Consider an array of size n with initial 0 values. How many indices will contain value at least x after performing m range updates. In each of the m queries you are given a range from L to R and you have to add 1 to each index starting from L to R (both inclusive). Now, you are given q queries and in each query, a number x.
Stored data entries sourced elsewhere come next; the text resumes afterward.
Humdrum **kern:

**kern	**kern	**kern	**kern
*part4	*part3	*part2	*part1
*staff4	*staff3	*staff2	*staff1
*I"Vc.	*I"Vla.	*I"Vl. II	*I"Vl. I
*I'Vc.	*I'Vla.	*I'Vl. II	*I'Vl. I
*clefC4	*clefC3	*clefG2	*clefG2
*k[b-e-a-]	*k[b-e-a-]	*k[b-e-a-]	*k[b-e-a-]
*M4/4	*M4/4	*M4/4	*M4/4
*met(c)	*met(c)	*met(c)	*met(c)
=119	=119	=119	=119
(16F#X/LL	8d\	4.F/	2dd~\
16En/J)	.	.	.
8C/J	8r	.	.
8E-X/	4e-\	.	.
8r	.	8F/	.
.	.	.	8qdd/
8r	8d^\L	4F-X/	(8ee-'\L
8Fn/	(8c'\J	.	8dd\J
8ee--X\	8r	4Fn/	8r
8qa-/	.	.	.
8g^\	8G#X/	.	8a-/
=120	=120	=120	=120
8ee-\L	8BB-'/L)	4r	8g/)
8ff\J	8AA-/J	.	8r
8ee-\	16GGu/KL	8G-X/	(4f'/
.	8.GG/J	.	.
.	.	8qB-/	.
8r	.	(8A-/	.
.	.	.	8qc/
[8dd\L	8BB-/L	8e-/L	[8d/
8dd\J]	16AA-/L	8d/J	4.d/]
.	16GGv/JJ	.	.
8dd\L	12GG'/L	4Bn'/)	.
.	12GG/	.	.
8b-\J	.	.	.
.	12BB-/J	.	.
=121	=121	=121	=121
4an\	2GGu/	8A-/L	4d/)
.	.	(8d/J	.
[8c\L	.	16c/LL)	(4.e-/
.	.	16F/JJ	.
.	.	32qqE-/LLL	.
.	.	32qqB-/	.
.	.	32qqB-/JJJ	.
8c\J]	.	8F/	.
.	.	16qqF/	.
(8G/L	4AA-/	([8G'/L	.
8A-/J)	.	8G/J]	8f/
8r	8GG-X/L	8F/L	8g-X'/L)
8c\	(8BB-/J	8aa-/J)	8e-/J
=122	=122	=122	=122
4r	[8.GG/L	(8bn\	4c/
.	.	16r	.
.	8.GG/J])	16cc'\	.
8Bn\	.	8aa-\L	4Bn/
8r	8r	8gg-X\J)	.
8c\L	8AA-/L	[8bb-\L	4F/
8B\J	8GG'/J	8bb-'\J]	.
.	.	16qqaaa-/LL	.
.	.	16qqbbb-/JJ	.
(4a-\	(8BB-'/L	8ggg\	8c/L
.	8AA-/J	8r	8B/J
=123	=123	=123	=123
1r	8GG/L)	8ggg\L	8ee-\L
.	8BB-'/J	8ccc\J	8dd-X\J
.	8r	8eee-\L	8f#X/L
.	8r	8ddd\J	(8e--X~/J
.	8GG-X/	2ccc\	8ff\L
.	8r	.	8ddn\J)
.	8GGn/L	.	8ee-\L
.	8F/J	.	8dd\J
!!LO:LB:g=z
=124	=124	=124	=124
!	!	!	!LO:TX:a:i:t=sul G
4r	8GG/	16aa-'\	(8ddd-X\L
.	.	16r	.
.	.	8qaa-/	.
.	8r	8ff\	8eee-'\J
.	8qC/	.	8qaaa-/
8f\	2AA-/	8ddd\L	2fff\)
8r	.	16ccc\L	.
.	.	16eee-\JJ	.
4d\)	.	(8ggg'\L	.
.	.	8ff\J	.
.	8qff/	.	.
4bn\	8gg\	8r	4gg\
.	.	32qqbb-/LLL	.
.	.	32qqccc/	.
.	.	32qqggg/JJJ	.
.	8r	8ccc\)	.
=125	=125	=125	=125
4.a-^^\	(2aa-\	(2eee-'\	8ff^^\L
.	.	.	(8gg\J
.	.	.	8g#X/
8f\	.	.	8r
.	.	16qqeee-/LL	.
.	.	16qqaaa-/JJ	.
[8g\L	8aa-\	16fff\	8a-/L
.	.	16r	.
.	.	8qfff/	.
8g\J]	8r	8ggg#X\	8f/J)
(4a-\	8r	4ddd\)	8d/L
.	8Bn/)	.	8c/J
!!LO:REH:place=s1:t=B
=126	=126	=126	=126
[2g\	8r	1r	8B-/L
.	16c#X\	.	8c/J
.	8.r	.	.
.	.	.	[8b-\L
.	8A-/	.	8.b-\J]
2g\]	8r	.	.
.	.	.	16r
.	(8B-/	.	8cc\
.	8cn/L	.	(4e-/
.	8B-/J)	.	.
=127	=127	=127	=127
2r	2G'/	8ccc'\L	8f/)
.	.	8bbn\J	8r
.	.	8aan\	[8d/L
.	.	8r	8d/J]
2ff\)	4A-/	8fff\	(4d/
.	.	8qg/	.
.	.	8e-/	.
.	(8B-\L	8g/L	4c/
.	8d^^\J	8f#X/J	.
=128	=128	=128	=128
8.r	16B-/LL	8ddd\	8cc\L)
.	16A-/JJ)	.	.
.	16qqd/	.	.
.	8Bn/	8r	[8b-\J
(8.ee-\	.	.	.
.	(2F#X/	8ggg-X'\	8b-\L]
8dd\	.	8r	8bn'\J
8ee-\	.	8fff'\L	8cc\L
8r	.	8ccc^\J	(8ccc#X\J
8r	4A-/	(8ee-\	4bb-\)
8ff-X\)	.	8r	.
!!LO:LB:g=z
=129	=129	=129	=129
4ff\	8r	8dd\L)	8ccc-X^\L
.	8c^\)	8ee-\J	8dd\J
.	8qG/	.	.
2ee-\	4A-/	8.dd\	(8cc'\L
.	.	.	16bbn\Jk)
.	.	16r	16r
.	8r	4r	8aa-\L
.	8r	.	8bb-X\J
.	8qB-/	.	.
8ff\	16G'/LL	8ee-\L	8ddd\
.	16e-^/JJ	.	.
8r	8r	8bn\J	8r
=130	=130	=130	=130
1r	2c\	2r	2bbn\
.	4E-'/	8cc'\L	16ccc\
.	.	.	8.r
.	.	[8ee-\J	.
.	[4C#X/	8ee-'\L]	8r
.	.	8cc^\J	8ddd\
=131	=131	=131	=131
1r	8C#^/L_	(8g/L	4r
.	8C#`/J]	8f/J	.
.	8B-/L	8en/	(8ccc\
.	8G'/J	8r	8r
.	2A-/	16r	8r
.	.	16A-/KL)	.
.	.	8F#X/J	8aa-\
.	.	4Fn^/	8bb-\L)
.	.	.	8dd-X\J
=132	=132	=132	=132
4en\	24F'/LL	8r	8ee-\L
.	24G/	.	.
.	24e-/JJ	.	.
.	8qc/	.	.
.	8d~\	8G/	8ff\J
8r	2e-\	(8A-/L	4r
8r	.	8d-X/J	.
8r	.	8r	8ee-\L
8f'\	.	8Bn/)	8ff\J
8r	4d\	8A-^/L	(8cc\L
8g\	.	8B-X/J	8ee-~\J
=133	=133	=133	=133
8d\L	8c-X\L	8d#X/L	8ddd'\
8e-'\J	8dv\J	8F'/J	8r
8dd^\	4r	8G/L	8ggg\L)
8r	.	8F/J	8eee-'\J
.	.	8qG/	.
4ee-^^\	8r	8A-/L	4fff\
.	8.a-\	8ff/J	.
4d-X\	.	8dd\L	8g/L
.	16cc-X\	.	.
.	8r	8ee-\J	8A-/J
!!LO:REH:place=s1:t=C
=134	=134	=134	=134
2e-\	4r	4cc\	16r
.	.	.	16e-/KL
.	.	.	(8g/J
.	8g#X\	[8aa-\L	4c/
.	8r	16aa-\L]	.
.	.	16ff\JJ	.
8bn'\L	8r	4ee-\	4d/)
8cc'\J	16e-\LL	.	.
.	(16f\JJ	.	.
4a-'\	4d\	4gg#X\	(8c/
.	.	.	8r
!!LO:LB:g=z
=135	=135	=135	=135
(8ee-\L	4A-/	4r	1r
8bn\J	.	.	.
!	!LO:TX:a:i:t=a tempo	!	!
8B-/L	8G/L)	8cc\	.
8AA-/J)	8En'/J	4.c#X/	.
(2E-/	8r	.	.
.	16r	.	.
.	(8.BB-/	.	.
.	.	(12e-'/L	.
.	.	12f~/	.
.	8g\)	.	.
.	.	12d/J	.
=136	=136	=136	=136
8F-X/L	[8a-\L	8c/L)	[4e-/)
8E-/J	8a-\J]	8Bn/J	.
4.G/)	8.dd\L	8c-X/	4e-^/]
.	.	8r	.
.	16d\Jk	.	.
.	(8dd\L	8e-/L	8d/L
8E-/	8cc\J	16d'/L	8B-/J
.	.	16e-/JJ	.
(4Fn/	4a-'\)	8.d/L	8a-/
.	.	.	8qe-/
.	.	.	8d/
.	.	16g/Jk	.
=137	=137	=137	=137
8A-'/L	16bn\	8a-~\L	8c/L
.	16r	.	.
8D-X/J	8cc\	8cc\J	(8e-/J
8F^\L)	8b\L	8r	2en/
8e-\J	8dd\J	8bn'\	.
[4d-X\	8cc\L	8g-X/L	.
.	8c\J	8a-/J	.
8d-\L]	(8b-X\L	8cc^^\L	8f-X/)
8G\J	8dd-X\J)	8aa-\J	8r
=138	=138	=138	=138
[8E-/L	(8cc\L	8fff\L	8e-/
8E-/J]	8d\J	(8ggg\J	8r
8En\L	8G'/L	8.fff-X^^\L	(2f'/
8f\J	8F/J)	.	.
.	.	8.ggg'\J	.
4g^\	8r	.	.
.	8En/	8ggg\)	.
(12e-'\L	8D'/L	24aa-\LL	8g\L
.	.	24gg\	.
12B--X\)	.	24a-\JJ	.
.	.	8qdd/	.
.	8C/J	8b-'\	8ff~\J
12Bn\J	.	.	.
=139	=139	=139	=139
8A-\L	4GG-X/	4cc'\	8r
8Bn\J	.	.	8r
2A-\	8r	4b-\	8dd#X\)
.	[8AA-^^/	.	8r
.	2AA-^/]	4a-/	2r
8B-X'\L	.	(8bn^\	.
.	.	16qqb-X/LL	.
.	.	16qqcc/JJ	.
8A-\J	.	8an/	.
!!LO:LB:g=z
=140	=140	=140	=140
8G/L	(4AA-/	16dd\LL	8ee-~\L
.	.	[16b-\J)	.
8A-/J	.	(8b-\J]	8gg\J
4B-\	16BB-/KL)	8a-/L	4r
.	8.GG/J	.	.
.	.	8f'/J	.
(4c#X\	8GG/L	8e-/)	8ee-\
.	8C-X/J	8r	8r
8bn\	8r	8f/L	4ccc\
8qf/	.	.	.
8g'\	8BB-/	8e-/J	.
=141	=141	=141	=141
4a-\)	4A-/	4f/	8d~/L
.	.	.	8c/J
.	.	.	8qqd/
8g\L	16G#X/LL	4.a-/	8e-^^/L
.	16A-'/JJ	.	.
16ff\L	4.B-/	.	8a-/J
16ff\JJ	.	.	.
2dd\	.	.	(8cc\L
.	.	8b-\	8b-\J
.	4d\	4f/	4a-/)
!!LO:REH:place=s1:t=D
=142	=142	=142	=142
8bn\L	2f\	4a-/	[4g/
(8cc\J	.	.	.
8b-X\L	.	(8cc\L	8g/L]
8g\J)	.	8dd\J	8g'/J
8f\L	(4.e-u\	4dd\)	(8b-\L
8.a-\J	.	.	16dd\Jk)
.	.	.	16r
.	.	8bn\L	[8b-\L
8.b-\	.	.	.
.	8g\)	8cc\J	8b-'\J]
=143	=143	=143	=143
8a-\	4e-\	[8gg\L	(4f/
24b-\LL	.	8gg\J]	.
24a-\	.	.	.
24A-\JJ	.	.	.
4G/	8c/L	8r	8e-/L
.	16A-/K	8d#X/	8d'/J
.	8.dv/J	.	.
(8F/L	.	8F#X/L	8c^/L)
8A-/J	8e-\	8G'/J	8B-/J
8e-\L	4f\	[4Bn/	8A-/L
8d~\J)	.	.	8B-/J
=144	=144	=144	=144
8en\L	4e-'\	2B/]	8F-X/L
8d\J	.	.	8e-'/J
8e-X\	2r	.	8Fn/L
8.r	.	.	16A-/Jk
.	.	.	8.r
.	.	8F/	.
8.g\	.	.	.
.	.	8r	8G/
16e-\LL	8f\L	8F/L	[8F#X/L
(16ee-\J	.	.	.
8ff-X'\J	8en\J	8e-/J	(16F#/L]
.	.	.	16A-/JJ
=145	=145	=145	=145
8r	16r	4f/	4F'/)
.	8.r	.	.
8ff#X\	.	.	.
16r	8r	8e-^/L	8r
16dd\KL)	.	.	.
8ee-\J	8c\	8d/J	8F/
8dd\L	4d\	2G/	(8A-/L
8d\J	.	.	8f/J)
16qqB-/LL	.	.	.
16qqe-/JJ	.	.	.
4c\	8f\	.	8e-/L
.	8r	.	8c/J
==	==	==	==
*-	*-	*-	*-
Your task is to find out how many array indices have value greater than or equal to x. (the value of n , m , q can be upto 10^6)

Examples :

Input : n = 4 l[] = {1, 1, 3}; r[] = {3, 2, 4}; x[] = {1, 4, 2}; Output : Number of indexes with atleat 1 is 4 Number of indexes with atleat 4 is 0 Number of indexes with atleat 2 is 3 Explanation : Initial array is {0, 0, 0, 0} After first update : {1, 1, 1, 0} After second update : {2, 2, 1, 0} After third update :{2, 2, 2, 1}

**Naive Approach **: The trivial solution that comes to mind is to create an array of size n and for each update [L,R] add 1 to each array index within this range. Then for each x, count by traversing the whole array, the number of indices with value greater than or equal to x . However, we are given that the value of n and q is very large (upto 10^6), so for every query we cannot simply traverse the array and find out how many indices have at-least x as their value. In the worst case time complexity is O(nq), which is quite inefficient.

**Efficient Approach **: The idea is to first compute values of array by accumulating all increments (We use same technique as this post). After finding elements, we find frequency of every element. Then we compute frequencies of greater elements by traversing from right to left. Finally, we can answer all queries in O(1) time.